Title: Educator, Scientist, Cryobiologist (Retired)
Company: New York University Medical School
Location: Stamford, CT

Arthur W. Rowe, PhD, educator, scientist, and retired cryobiologist at New York University Medical School, has been recognized by Marquis Who’s Who Top Scientists for dedication, achievements, and leadership in low-temperature medicine and transfusion.

Dr. Rowe is a pioneer in the field of cryobiology, blood banking, and low-temperature medicine best known for his work on the development of a method for freezing blood supply that has become crucial to maintaining an adequate supply of rare blood for New York medical facilities.

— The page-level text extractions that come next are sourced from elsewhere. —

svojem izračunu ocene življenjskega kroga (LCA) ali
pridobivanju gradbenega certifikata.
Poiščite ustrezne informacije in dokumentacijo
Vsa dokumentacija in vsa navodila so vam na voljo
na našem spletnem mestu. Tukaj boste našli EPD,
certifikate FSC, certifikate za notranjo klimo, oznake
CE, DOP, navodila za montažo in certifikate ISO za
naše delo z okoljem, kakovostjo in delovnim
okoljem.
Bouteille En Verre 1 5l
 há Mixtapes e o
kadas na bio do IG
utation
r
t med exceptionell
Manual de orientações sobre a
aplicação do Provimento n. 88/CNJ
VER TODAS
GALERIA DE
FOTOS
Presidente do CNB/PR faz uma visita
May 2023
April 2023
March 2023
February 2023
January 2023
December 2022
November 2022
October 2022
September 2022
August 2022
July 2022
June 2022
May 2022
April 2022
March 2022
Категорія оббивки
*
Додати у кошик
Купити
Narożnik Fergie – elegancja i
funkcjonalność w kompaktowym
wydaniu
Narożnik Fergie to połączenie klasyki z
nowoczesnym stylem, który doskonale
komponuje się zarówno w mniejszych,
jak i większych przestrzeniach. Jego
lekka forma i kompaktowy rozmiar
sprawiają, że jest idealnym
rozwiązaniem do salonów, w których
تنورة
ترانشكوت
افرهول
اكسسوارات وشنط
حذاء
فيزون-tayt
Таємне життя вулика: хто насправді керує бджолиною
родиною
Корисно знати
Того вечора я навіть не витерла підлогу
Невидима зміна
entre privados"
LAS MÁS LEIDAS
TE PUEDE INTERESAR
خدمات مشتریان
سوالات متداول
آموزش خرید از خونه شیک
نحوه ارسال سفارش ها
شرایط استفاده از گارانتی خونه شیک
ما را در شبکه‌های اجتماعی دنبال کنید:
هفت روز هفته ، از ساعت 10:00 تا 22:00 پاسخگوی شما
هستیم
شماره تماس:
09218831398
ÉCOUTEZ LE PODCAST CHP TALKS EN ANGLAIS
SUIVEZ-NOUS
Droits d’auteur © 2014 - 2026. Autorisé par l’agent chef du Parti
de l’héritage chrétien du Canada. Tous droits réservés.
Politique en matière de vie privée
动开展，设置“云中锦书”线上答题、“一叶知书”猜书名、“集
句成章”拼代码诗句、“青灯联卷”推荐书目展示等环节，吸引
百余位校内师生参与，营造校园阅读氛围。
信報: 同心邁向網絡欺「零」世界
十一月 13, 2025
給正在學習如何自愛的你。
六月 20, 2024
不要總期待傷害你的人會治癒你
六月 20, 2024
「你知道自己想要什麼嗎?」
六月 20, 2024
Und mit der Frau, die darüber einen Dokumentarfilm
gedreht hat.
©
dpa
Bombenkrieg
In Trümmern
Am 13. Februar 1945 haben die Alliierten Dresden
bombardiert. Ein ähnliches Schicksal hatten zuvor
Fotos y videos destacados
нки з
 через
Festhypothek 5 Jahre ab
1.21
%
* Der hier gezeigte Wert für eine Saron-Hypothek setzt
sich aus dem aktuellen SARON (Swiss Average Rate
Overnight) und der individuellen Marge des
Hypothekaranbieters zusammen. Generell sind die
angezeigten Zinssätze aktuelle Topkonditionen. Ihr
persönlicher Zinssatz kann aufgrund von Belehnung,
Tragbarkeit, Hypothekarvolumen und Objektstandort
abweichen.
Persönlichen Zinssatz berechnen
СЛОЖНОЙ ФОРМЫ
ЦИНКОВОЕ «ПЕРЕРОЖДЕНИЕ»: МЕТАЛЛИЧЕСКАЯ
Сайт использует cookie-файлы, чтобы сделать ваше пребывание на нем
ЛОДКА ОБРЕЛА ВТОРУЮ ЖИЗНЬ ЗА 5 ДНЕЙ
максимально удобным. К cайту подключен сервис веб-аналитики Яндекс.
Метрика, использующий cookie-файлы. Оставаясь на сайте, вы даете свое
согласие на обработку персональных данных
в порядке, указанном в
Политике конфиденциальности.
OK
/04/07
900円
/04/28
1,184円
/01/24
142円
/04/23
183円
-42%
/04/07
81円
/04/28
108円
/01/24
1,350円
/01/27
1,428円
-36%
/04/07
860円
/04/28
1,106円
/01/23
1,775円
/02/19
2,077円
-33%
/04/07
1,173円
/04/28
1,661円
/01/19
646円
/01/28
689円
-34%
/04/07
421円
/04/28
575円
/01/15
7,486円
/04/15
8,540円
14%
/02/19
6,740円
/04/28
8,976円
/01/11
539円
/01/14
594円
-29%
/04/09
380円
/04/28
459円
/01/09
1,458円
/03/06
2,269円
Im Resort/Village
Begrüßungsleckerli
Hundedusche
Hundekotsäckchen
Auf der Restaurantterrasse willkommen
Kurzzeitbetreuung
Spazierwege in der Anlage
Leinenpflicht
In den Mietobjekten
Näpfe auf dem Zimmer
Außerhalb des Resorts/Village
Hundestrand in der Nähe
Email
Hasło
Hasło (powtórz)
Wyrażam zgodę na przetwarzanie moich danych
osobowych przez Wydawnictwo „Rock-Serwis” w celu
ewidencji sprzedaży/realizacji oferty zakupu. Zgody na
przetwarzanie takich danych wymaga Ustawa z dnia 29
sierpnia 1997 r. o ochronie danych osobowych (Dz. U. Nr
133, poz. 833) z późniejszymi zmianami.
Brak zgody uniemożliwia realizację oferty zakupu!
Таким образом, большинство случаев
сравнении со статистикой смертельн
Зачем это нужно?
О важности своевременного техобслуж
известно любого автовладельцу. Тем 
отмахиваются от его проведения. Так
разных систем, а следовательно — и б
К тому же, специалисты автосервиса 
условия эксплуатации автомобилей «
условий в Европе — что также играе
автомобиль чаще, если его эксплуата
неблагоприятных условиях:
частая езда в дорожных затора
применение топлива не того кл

Interested in science since childhood, he worked in a medical laboratory while serving in the United States Army during the Korean conflict, where his interest in science blossomed into a fascination with biochemistry. He holds a Bachelor of Arts in biology and chemistry from Duke University and completed his Doctor of Philosophy in biochemistry at Rutgers University in 1960 after spending four years as a research assistant. He began his career as a research chemist for Union Carbide Corporation, departing in 1964 to join the New York Blood Center, where he would spend the next 24 years as an investigator and more than a decade as director of cryobiology.

Alongside the clinical and investigative work that Dr. Rowe oversaw as director of cryobiology at the New York Blood Center, he also continued to teach for much of his career. In 1969, he was named an associate professor at the New York University Medical School, rising to professor in 1983, and he served as adjunct faculty at the State University of New York at Binghamton between 1988 and 1994. In addition to his regular appointments, Dr. Rowe was a visiting professor at international institutions including the University of Damascus, Jadavpur University, and the Helmholtz Institute RWTH and a member of the Board of Directors of the International Society of Cryosurgery. As a leader in his specialty, he has consulted for the National Institutes of Health and sat on the editorial board of the Journal of Cryobiology and Cryoletters for more than 20 years. Dr. Rowe holds six patents for novel technologies in low-temperature medicine, has published over 200 peer-reviewed papers and book chapters and is the winner of the W. Rowe Award for Outstanding Paper in Cryobiology. In recognition of his career contributions to his discipline, Dr. Rowe was named an Outstanding Blood Banker by the State of New York in 1985, made a fellow of the American Association for the Advancement of Science, and presented with an Albert Nelson Marquis Lifetime Achievement Award in addition to receiving the Society for Cryobiology’s highest honor, a Lifetime Achievement Award.